Солнце, светлое око Митры, еще не успело скрыться за стволами деревьев, когда тропа вновь превратилась в дорогу. Некогда она была вымощена камнем, но теперь базальтовые плиты растрескались, в щелях между ними зазеленели полоски мха, а кое-где древесные корни заставили вспучиться землю, выворотив целые каменные глыбы. Тем не менее, идти стало легче, и путники, миновав пару рухнувших башен, что некогда поддерживали истлевшие створки ворот, еще засветло очутились в городе.
Об его архитектуре и планировке Конан не мог составить никакого представления, ибо улицы загромождали разбитые блоки зеленого камня, похожего на нефрит, и ни одна сохранившаяся стена не достигала и восьми локтей в высоту. Возможно, тут были величественные дворцы, украшенные стройными колоннами, резные изящные арки и фонтаны, храмы с круглыми куполами или пронзающими небеса шпилями, лестницы, портики и парапеты, облицованные мрамором бассейны и каналы, пышные сады, окружавшие жилища знати, и цветники у домиков простолюдинов… Теперь все лежало в развалинах, в прахе и тлене, столь древнем, что становилось ясно: во времена расцвета этого города никто и слыхом не слыхивал о державе славного Ашакана, ни, скорее всего, о гордой Айодии.
Ния боязливо ежилась, поглядывая на мрачные руины, поросшие акацией, оплетенные лианами и вьюнком. Пожалуй, она предпочла бы провести ночь в джунглях, но Конан напомнил своей юной невольнице, что с наступлением темноты в лесу можно столкнуться с тигром или черной пантерой.
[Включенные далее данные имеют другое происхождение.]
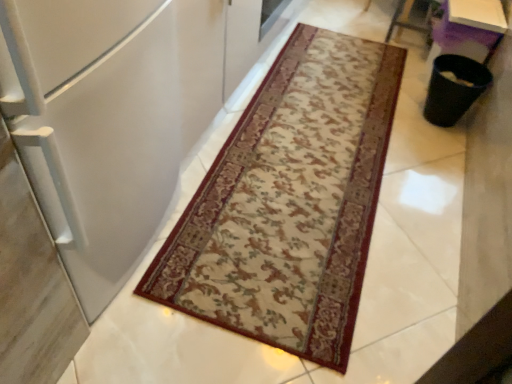
Question: Is beige carpet with floral pattern at center touching white matte refrigerator at left?

Choices:
 (A) no
 (B) yes

Answer: (A)

Question: Considering the relative sizes of beige carpet with floral pattern at center and white matte refrigerator at left in the image provided, is beige carpet with floral pattern at center shorter than white matte refrigerator at left?

Choices:
 (A) no
 (B) yes

Answer: (B)

Question: From a real-world perspective, is beige carpet with floral pattern at center over white matte refrigerator at left?

Choices:
 (A) no
 (B) yes

Answer: (A)

Question: From a real-world perspective, is beige carpet with floral pattern at center positioned under white matte refrigerator at left based on gravity?

Choices:
 (A) yes
 (B) no

Answer: (A)

Question: Can you confirm if beige carpet with floral pattern at center is positioned to the right of white matte refrigerator at left?

Choices:
 (A) yes
 (B) no

Answer: (A)

Question: Does beige carpet with floral pattern at center have a greater width compared to white matte refrigerator at left?

Choices:
 (A) yes
 (B) no

Answer: (A)

Question: Is purple plastic table at upper right positioned beyond the bounds of beige carpet with floral pattern at center?

Choices:
 (A) yes
 (B) no

Answer: (A)

Question: Is purple plastic table at upper right positioned in front of beige carpet with floral pattern at center?

Choices:
 (A) yes
 (B) no

Answer: (B)

Question: From the image's perspective, is purple plastic table at upper right located beneath beige carpet with floral pattern at center?

Choices:
 (A) no
 (B) yes

Answer: (A)

Question: Is purple plastic table at upper right to the left of beige carpet with floral pattern at center from the viewer's perspective?

Choices:
 (A) yes
 (B) no

Answer: (B)

Question: Can you confirm if purple plastic table at upper right is thinner than beige carpet with floral pattern at center?

Choices:
 (A) yes
 (B) no

Answer: (A)

Question: Could you tell me if purple plastic table at upper right is turned towards beige carpet with floral pattern at center?

Choices:
 (A) no
 (B) yes

Answer: (A)

Question: From a real-world perspective, is white matte refrigerator at left located higher than purple plastic table at upper right?

Choices:
 (A) no
 (B) yes

Answer: (B)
Сюда же, в каменный лабиринт, они не полезут - хищники стараются держаться подальше от мест, где некогда обитали люди. Теперь развалины населяли лишь змеи да обезьяны, но от назойливости и тех, и других, мог охранить костер.
Конан разложил его на обширной площади, простиравшейся в самом центре города. Со всех четырех сторон ее окружали груды битого зеленого камня, но посередине оставалось достаточно места для стоянки сотни воинов с сотней лошадей; значит, никакому зверю не удалось бы подкрасться и нежданно выпрыгнуть из темноты. На всякий случай, для защиты от ядовитых гадов, Конан разложил у костра волосяную веревку, а после ужина бросил внутрь кольца свой плащ и велел Ние укладываться на покой. Спала она тревожно, но в конце концов дыхание девочки сделалось ровным и глубоким, тело расслабилось, и с лица исчезло пугливо-настороженное выражение. Тогда Конан поднялся, воткнул в щель меж камней свою секиру и повелел духу явиться.
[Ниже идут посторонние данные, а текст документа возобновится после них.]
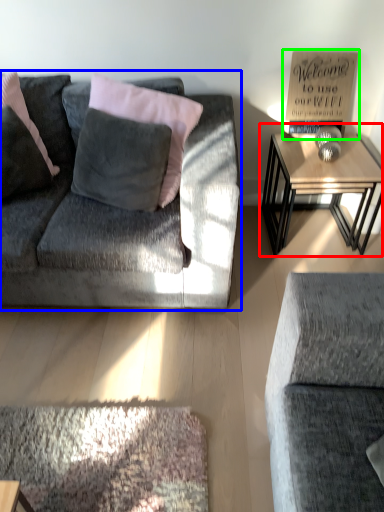
Question: Estimate the real-world distances between objects in this image. Which object is farther from table (highlighted by a red box), studio couch (highlighted by a blue box) or bulletin board (highlighted by a green box)?

Choices:
 (A) studio couch
 (B) bulletin board

Answer: (A)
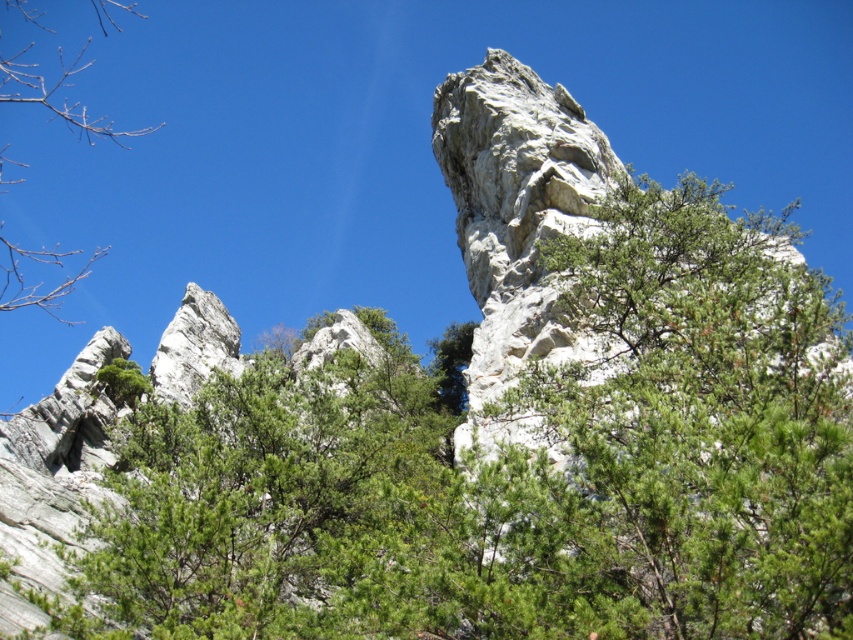
You are standing at the base of the towering rock pillar and notice a green leafy tree at upper right. Based on its position, which direction should you walk to get closer to the tree?

The green leafy tree at upper right is located at point coordinates, so you should walk towards the upper right direction to get closer to the tree.

You are a bird looking for a place to perch. You see two green leafy trees in the upper part of the landscape. The one at upper center and the one at upper right. If you can fly 9 meters, can you fly from the green leafy tree at upper center to the green leafy tree at upper right?

The green leafy tree at upper center and the green leafy tree at upper right are 8.79 meters apart. Since the distance is less than 9 meters, the bird can fly from the green leafy tree at upper center to the green leafy tree at upper right.

You are standing at the base of the towering rock pillar in the center of the image. Looking up, you notice a point marked at coordinates (511, 467). What object is located at this point?

The point at coordinates (511, 467) marks a green leafy tree at upper center.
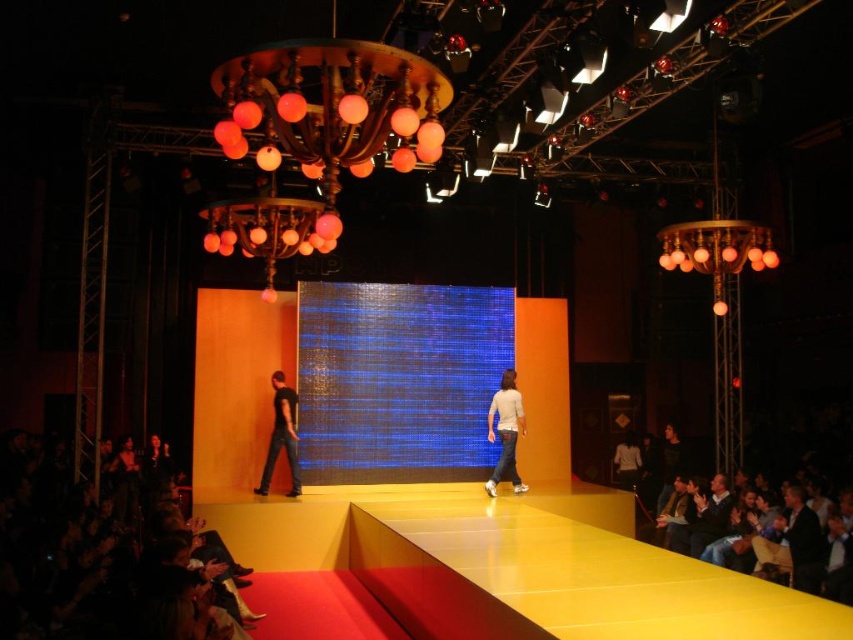
From the picture: Can you confirm if matte orange glass chandelier at upper right is taller than dark blue shirt at lower right?

Indeed, matte orange glass chandelier at upper right has a greater height compared to dark blue shirt at lower right.

Which is below, matte orange glass chandelier at upper right or dark blue shirt at lower right?

dark blue shirt at lower right is lower down.

Is point (670, 241) positioned after point (717, 492)?

No.

I want to click on matte orange glass chandelier at upper right, so click(x=717, y=250).

Does matte gold chandelier at upper center appear on the left side of dark blue shirt at lower right?

Indeed, matte gold chandelier at upper center is positioned on the left side of dark blue shirt at lower right.

In the scene shown: Is matte gold chandelier at upper center further to the viewer compared to dark blue shirt at lower right?

No, matte gold chandelier at upper center is closer to the viewer.

Between point (305, 109) and point (712, 474), which one is positioned in front?

Positioned in front is point (305, 109).

Image resolution: width=853 pixels, height=640 pixels. I want to click on matte gold chandelier at upper center, so click(318, 132).

Can you confirm if white matte sweater at center is positioned below dark blue shirt at lower right?

No, white matte sweater at center is not below dark blue shirt at lower right.

Does white matte sweater at center have a greater width compared to dark blue shirt at lower right?

In fact, white matte sweater at center might be narrower than dark blue shirt at lower right.

This screenshot has height=640, width=853. I want to click on white matte sweater at center, so click(505, 433).

Where is `white matte sweater at center`? This screenshot has height=640, width=853. white matte sweater at center is located at coordinates (x=505, y=433).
Рана Риорда возник перед ним в неярких отсветах костра. Впервые его капюшон был откинут, и Конан мог видеть темные волосы, волной спадавшие на плечи. Кожа на лице призрака разгладилась, сапфирово-синие глаза заблестели еще ярче, и если бы не бледность щек и бескровные тонкие губы, киммериец принял его за собственного двойника. Видно недаром призрак утверждал, что происходят они оба от единого корня, от прародителя Гидаллы, коему сам грозный Кром годился бы в правнуки!
Долго и мрачно Конан смотрел на духа секиры, потом произнес:
– Сегодня ты заставил меня сделать то, чего мне не хотелось.
Рорта пожал плечами.
– Какая разница, убил бы ты мунгана мечом или моим лезвием. Все равно бы убил! А так и враг мертв, и я сыт. В туше мунгана было много крови.
– Кровь, кро-овь, крр-роовь! - передразнил Конан клекочущий голос призрака. - Запомни, ржавая железка, я тебе не раб, ты мне не хозяин! Я не люблю, когда меня заставляют… король, демон, бог - все равно! Я - свободен, ясно? И запомни еще одно: мы заключили союз равных, и как заключили, так можем и разорвать, клянусь Кромом!
Рана Риорда уставился на него, но киммериец не опустил глаз. Несколько мгновений они мерялись взглядами, затем дух сказал:
– Как заключили, так можем и разорвать, да? Помнится, в стигийской темнице ты пел другие песни!
– То было в стигийской темнице, а сейчас мы в джунглях Вендии. И завтра я могу разворотить любой из завалов в этом проклятом городишке, а потом упрятать тебя под камни. Валяйся там еще тысячу лет, кровожадное отродье Сета!
Призрак протестующе вскинул бесплотные руки.
– Не оскорбляй меня, киммериец, не оскорбляй своего прародителя Гидаллу! Причем здесь Сет, темный бог, Змей Вечной Ночи? Меня-то выковали из небесного камня, из стали, чистой, как свет луны!